*WHAT YOU NEED TO DO*
The records must be retyped exactly, with no pictures included.

╔══

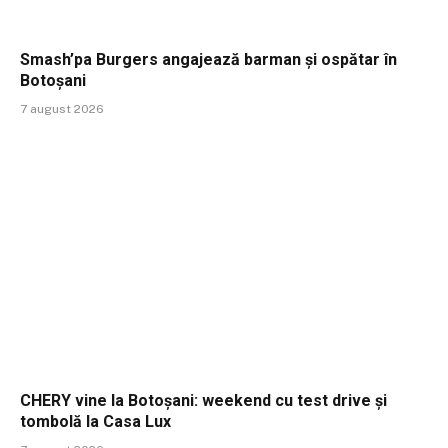
Smash’pa Burgers angajează barman și ospătar în
Botoșani
7 august 2026
CHERY vine la Botoșani: weekend cu test drive și
tombolă la Casa Lux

╚══

*EXERCISE OUTPUT*
Smash’pa Burgers angajează barman și ospătar în
Botoșani
7 august 2026
CHERY vine la Botoșani: weekend cu test drive și
tombolă la Casa Lux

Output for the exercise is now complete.